Well, I have decided to try and make the best of this extra time. Today, I thought I would practice using the carrier while I cleaned the house. I found a 4l bottle of water and placed it in the little seating area. Yikes, after 20 min it felt pretty heavy, not to mention it seemed to get in the way of everything. It is a good thing I tried it out on a water bottle first because it takes some adjusting and maneuvering. Who would have thought? At one point I bent over to pick something up and the water bottle nearly slid out. Ooops!

Another hiccup….. My agency is working with a new official and she has asked that I redo my medical. My medical was submitted and approved on time and technically it has not expired; but, is it worth the time and energy to fight the official on this? Do I want to risk having my file pushed to the back of the pile? I hate being in such a vulnerable position. I can only hope that this will not delay things even further.

Friday, February 8, 2008

Time is the longest distance between two places. ~Tennessee Williams

My heart is heavy today. I was told by the agency yesterday that I will not likely be traveling now before the end of March. Yet another delay!!!! This waiting has definitely been the hardest thing to deal with throughout the adoption process. It seems I am forever waiting to commence my next waiting period. And well, I have never really been the most patient person to begin with…. as a child I always tried to sneak a peak at my Christmas gifts early. But now, I REALLY get the whole patience thing. If this was meant to teach me a life lesson; I got it. Now, if we could just hurry the heck up and get on with it. ;)

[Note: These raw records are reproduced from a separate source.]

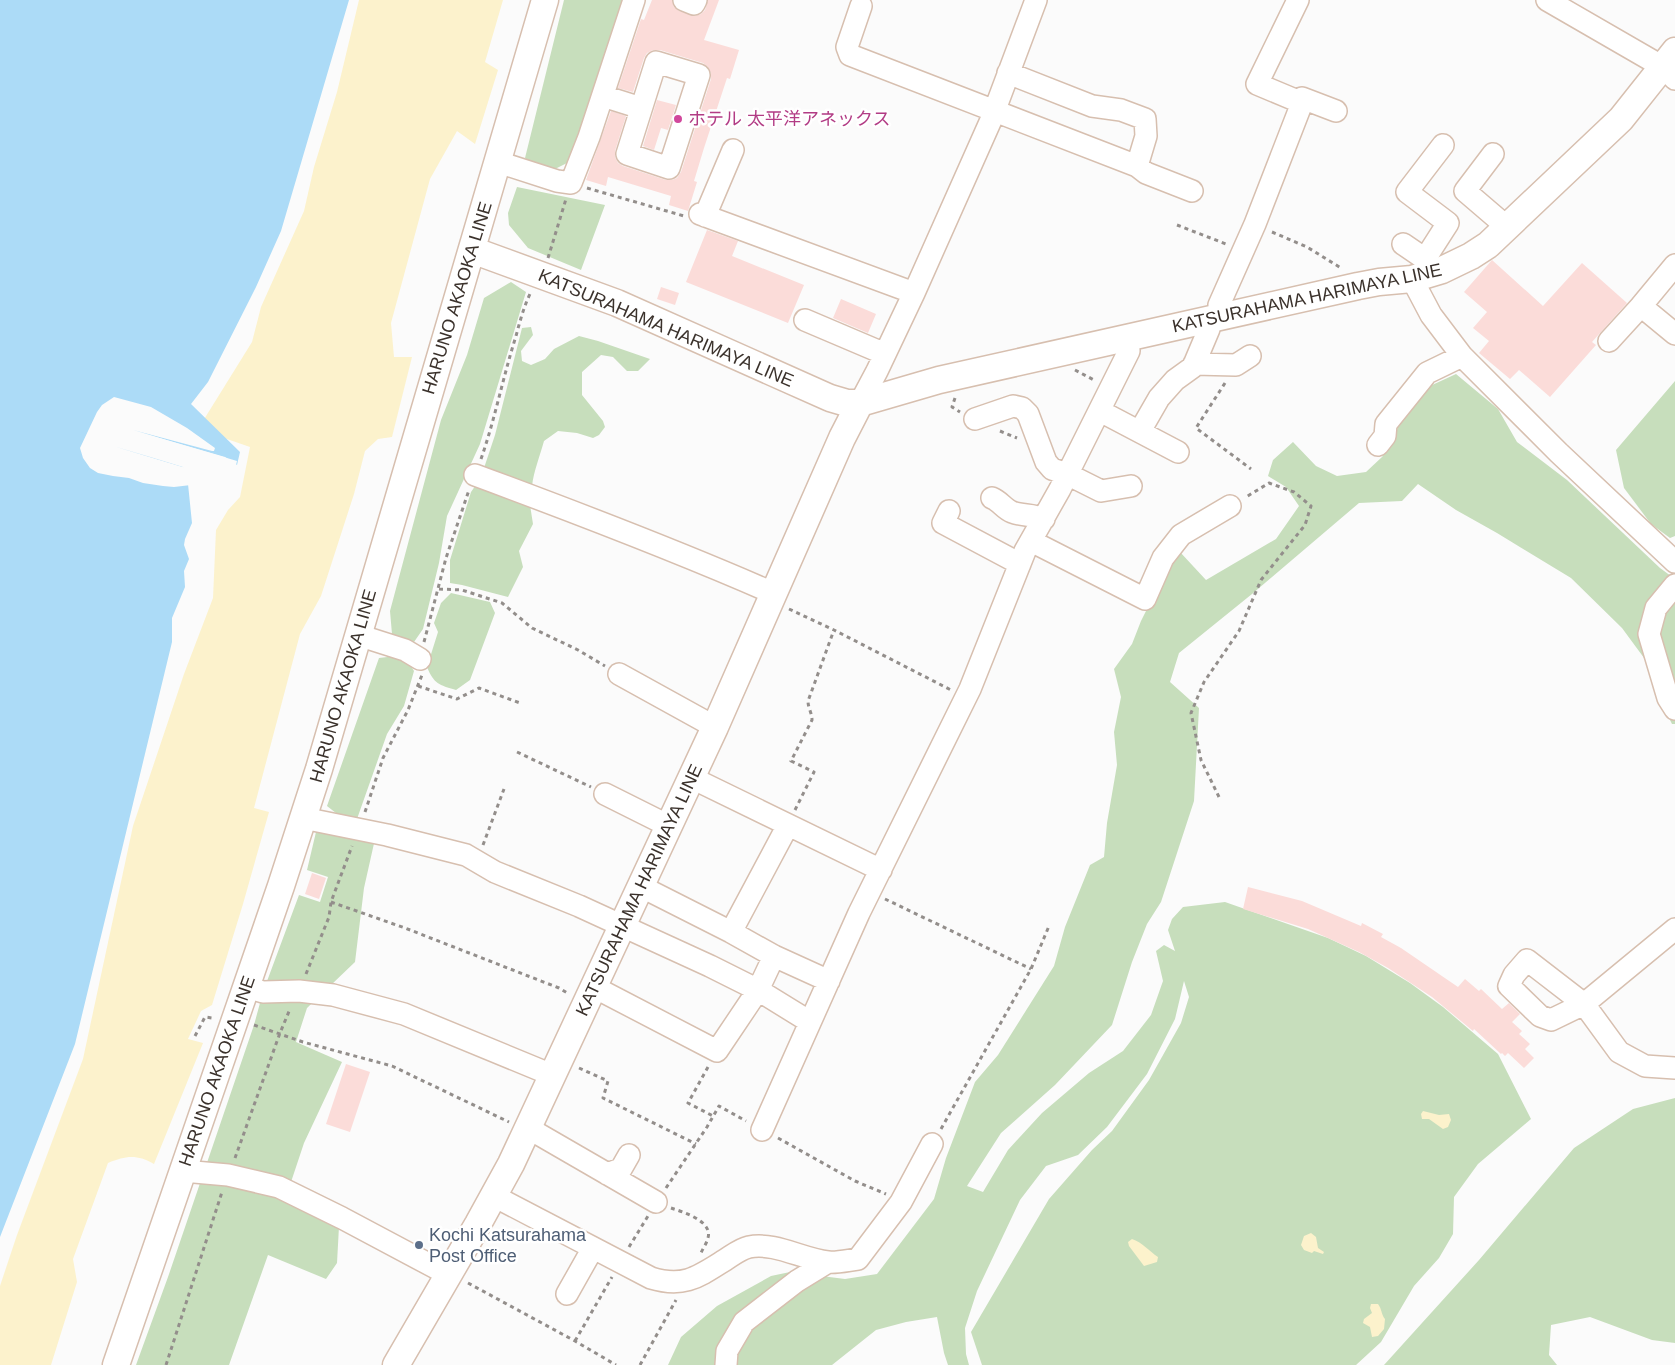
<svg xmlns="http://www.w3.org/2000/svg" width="1675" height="1365" viewBox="0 0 1675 1365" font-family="Helvetica,'Noto Sans JP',sans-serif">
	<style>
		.green { fill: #c7debc }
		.sand { fill: #fcf2cc }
		.water { fill: #acdbf7 }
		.pier { fill: #fbfbfb }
		.building { fill: #fbdcd9 }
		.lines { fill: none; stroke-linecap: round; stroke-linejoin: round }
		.minor-casing { stroke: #d7bfaf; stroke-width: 24 }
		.major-casing { stroke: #d7bfaf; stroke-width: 29 }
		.path { stroke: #938e8b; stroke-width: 3; stroke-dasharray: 4 4; stroke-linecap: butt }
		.minor { stroke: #fff; stroke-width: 21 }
		.major { stroke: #fff; stroke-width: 26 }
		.hotel-dot { fill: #d1479c; stroke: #fff; stroke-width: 2 }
		.service-dot { fill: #5c6f8a; stroke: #fff; stroke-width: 2 }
		.labels { text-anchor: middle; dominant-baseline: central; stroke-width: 5; stroke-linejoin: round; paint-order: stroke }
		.hotel-label { font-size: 18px; fill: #b23c85; stroke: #fff; text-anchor: start }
		.street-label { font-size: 18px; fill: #3b322c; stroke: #fff }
		.service-label { font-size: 18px; fill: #4e5e75; stroke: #fff; text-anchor: start }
	</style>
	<rect width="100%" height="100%" fill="#fbfbfb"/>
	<path class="green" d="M564 0H625L571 161 551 171 534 165 525 158Z
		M517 187 605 205 581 270 528 248 509 225 508 213Z
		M511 282 526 292 480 444 447 516 439 563 423 629 414 642 392 634 390 611 441 420 467 355 484 298Z
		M531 327 533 335 521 351 522 361 531 365 545 359 554 349 579 336 598 341 650 359 638 371H627L613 357 601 355 582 372V395L603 421 605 427 599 435 593 438 577 433 558 431 544 441C540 456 534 470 532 486L483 471 495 435 522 328Z
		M1456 374 1498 409 1517 442 1567 480 1660 568 1675 579V724H1672L1661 702 1647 662 1622 628 1571 578 1497 533 1456 510 1418 484 1402 501 1359 503 1252 594 1179 653 1170 682 1199 708 1194 801 1161 902 1147 924 1132 962 1112 1025 1055 1085 1001 1133 967 1186 983 1192 1008 1150 1042 1113 1089 1073 1123 1051 1151 1015 1163 981 1156 951 1164 945 1175 951 1168 930 1172 919 1183 907 1225 902 1328 938 1366 956 1410 983 1443 1007 1498 1054 1531 1119 1478 1164 1454 1197 1453 1234 1439 1258 1414 1286 1381 1342 1356 1365H982L971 1332 1049 1199 1092 1150 1112 1131 1149 1080 1181 1023 1189 997 1184 981 1175 1019 1147 1074 1107 1127 1078 1155 1046 1166 1020 1200 977 1291 965 1328 966 1354 969 1365H948L944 1353 937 1317 906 1322 876 1330 832 1365H668L681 1337 717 1306 771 1276 790 1272 845 1279 877 1274 934 1199 946 1158 975 1082 998 1055 1054 966 1065 927 1090 865 1104 857 1107 823 1117 765 1114 732 1121 697 1114 669 1132 644 1141 621 1161 581 1180 552 1206 580 1276 539 1299 506 1286 487 1268 476 1273 460 1293 442 1316 466 1337 476 1366 472 1382 457 1395 438 1399 422 1430 386Z
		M1675 381V536L1670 538 1651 524 1624 488 1616 450Z
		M480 479 530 505 533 524 519 551 523 567 508 597 462 585 450 583V560L471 492Z
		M451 593 490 602 495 613 470 680 456 690C439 685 434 684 427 667L438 632 434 623 441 603Z
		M404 655 414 671 404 706 387 734 357 819 341 817 327 806 379 658Z
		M316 832 375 839 364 888 355 962 307 1008 296 1042 342 1062 304 1143 291 1182 340 1208 337 1263 326 1279 268 1255 229 1365H136L168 1277 254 1025 263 992 299 895 320 902 328 877 307 870Z
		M1675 1098V1343L1652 1340 1590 1317 1551 1325 1549 1355 1557 1365H1384L1479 1260 1574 1148 1633 1109Z"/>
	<path class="sand" d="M359 0H503L485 62 498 70 475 144 457 131 430 179 391 323 394 357H412L392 437 378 439 365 451 354 494 321 596 300 634 254 808 269 812 243 904 212 1005 201 1011 188 1039 203 1043 154 1164C136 1154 126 1156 108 1163L73 1259 77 1282 51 1365H0V1286L17 1235 83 1059 133 826 184 674 213 598 216 530 228 510 240 497 250 447 198 429 252 342 261 307 304 211 314 167 337 92Z
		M1423 1111 1439 1115 1449 1114 1451 1120 1448 1127 1443 1129 1429 1119H1422L1421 1114Z
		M1311 1233 1316 1237 1318 1248 1324 1252 1323 1254 1314 1251 1312 1253 1304 1250 1301 1245 1304 1236Z
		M1132 1239C1142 1242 1149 1251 1158 1257L1157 1262 1144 1266 1129 1246 1128 1242Z
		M1371 1304H1378C1382 1309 1381 1314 1385 1319L1384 1329 1378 1336 1372 1337 1370 1327 1363 1323 1364 1319 1372 1313 1370 1308Z"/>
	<path class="water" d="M0 0H349L281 231 256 287 208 382 191 404 240 452 237 465 225 457 118 426 113 445 183 467 188 484 192 523 185 539 184 545 189 559 184 571 185 587 172 618V642L75 1044 0 1237Z"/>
	<path class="pier" d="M114 397 151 407 187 428 215 448 214 451H212L133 430 237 461 236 465 239 466 236 467 224 459 120 428 116 444 183 464 185 467 113 446 186 468 191 485 174 487 163 486 143 483 129 478 113 476 98 473 90 468 83 458 80 448 97 412 102 405Z"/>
	<path class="building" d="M652 0H672L674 7 679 11 695 16 701 14 705 10 708 0H719L704 40 739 50 730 79 727 78 704 148 694 181 697 182 688 211 669 205 671 196 608 177 606 186 586 180 611 111 626 116 615 151V157L618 163 623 166 666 180H672L677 178 681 172 711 79V73L708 67 703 63 660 50H653L647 53 644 58 633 92 618 88 641 19 644 20Z
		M657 100 676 105 668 130 661 128 654 150 643 146Z
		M707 230 738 241 732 256 804 285 788 323 686 282Z
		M1492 260 1543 306 1582 263 1627 303 1600 333 1592 342 1596 345 1550 397 1519 370 1510 379 1479 353 1489 341 1473 328 1487 312 1464 292Z
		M661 287 679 293 675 305 657 299Z
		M841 299 876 314 868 333 833 318Z
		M312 873 326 878 319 899 305 894Z
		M1248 887 1302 901 1361 926 1362 923 1383 934 1381 937 1401 948 1458 987 1465 979 1479 991 1481 989 1502 1009 1509 1003 1520 1014 1512 1022 1522 1031 1519 1034 1530 1044 1525 1049 1534 1058 1524 1068 1508 1053 1505 1056 1502 1053 1501 1054 1474 1029 1473 1031 1432 997 1388 968 1359 952 1308 929 1243 909Z
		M346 1064 370 1072 350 1132 326 1124Z"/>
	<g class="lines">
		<defs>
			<path id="minor" d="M684 0 694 4 696 0
				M1547 0 1663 67 1675 79
				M861 6 847 47 850 55 1137 166 1146 173 1192 191
				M656 62 699 75 669 168 627 154Z
				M1008 73 1092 106 1121 110 1145 119 1146 136 1137 166
				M603 96 641 108
				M1300 102 1302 98 1336 111
				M1493 154 1465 191 1507 227
				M498 162 557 181 571 183 589 137 634 0
				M700 214 914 293
				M705 216 733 150
				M1403 244 1425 259 1448 223 1407 192 1443 145
				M1412 279 1431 315 1462 356 1559 453 1675 562
				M1641 306 1675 334
				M1222 317 1219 305 1255 224 1300 108V102L1257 84 1298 0
				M805 320 885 354
				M1609 341 1641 306 1675 265
				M1194 364 1236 365 1250 356
				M860 403 877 371 914 293 991 120 1036 0
				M1100 411 1178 452
				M975 419 1013 406 1022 408 1028 414 1046 462 1052 469 1067 474 1101 491 1131 486
				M1140 431 1159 398 1175 380 1193 367 1209 329 1208 320
				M1378 445 1385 436 1386 424 1427 373 1462 356
				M475 475C575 512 675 550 773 593
				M992 498C1000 501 1004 509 1012 512 1022 516 1032 514 1044 519
				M949 511 943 523 1020 564
				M1031 541 1145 599 1163 558 1181 535 1230 506
				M1675 585 1656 608 1649 634 1668 698 1675 709
				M358 635 405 650 420 659
				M619 674 715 727
				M692 778 881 870
				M605 794 669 826
				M303 818 387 835 466 855 495 872 579 906 710 966 758 990 810 1022
				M642 887 731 932 774 956 829 981
				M1675 929 1584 1004 1551 1020 1540 1016 1509 986 1514 975 1527 960 1584 1004 1619 1052 1645 1066 1675 1068
				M731 932 788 825
				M246 987 263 992 299 991 333 995 404 1014 552 1075
				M594 987 717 1051 758 990 774 956
				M528 1128 656 1202
				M762 1130 859 913 970 689 1025 551 1060 489 1129 351 1128 338
				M183 1171 228 1175 279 1187 342 1218 436 1268 448 1273
				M607 1174 621 1169 629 1155
				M494 1196 651 1278C684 1288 698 1277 725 1260 733 1255 740 1249 749 1247 775 1242 802 1259 828 1262 837 1263 849 1260 858 1259L901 1202 932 1144
				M567 1294 593 1248
				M726 1365 727 1351 744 1322 797 1281 828 1262"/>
			<path id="major" d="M472 250 617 303 830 398 847 403H860L939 380 1358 286 1379 282 1412 279 1442 270 1471 256 1488 245 1621 119 1675 51
				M116 1365 281 886 319 769 545 0
				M396 1365 478 1224 511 1164 715 727 842 438 860 403"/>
		</defs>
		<use href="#minor" class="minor-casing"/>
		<use href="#major" class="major-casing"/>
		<path class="path" d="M587 188 684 216
			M1177 225 1226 244
			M1272 232 1307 247 1341 268
			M548 258 566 199
			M1075 370 1094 380
			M1225 383 1196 428 1251 469
			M955 398 952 407 960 412
			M1000 431 1017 438
			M481 459C495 419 503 377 516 336 520 321 524 306 531 292
			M439 589 462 590 502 603 532 628 578 650 605 666
			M789 609 834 630 951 690
			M424 642 446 558 469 490
			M418 686 457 699 479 688 520 703
			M517 752 591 787
			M1219 797 1201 760 1191 713 1204 682 1239 631 1261 580 1305 525 1311 506 1294 492 1269 483 1246 497
			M795 810 814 772 791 761 812 720C812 713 808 708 808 701L834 630
			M365 812 383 758 408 710 422 675
			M483 845 504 789
			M885 899 1031 969
			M331 902 405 928 559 988 569 994
			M306 974 329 917 331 902 352 846
			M254 1025 303 1042 392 1066 509 1122
			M195 1036 205 1017 212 1018
			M708 1067 688 1103 713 1116
			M579 1068 608 1081 603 1098 696 1144
			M941 1129 1031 969 1049 926
			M778 1138 855 1181 886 1194
			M235 1158 280 1033 290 1009
			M666 1188 707 1127 719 1106 746 1121
			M671 1208C683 1212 713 1221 708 1238 707 1243 703 1248 701 1253
			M629 1247 648 1216
			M468 1283 575 1341 616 1365
			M575 1341 612 1277
			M166 1365 222 1192
			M640 1365 676 1300"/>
		<use href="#minor" class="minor"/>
		<use href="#major" class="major"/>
	</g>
	<circle class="hotel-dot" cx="678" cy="119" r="5"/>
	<circle class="service-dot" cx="419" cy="1245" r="5"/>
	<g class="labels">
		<g class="hotel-label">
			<text x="688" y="119">ホテル 太平洋アネックス</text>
		</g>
		<g class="street-label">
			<text transform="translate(457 298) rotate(-73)">HARUNO AKAOKA LINE</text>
			<text transform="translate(1307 298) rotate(-12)">KATSURAHAMA HARIMAYA LINE</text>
			<text transform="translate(666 328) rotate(23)">KATSURAHAMA HARIMAYA LINE</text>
			<text transform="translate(343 686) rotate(-74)">HARUNO AKAOKA LINE</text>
			<text transform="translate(639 890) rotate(-65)">KATSURAHAMA HARIMAYA LINE</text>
			<text transform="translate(217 1071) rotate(-71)">HARUNO AKAOKA LINE</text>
		</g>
		<g class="service-label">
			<text x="429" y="1235">Kochi Katsurahama<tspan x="429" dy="21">Post Office</tspan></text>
		</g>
	</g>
</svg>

Another month and a half seems like an eternity. I am desperate to hold Aimée in my arms and to have her know her Mommy is there. I want to rock her in my arms and rub her little back. I want to be there when she cries and reassure her that everything is o.k. I want to bathe her, feed her and yes… I can’t wait to even diaper her.

It helps to know it is already tomorrow in Vietnam!

Monday, February 4, 2008

For my daughter Aimée

KISSES IN THE WIND


I hold you in my heart and touch you in my dreams.
You are here each day with me, at least that's how it seems.

I know you wonder where I am... what's taking me so long.
But remember child, I love you so and God will keep you strong.

Now go outside and feel the breeze and let it touch your skin...
Because tonight, just as always, I blow you kisses in the wind.

May God hold you in His hand until I can be with you.
I promise you, my darling, I'm doing all that I can do.

Very soon, you'll have a family for real, not just pretend.
But for tonight, just as always, I blow you kisses in the wind.

May God wrap you in His arms and hold you very tight.
And let the angels bring the kisses that I send to you each night.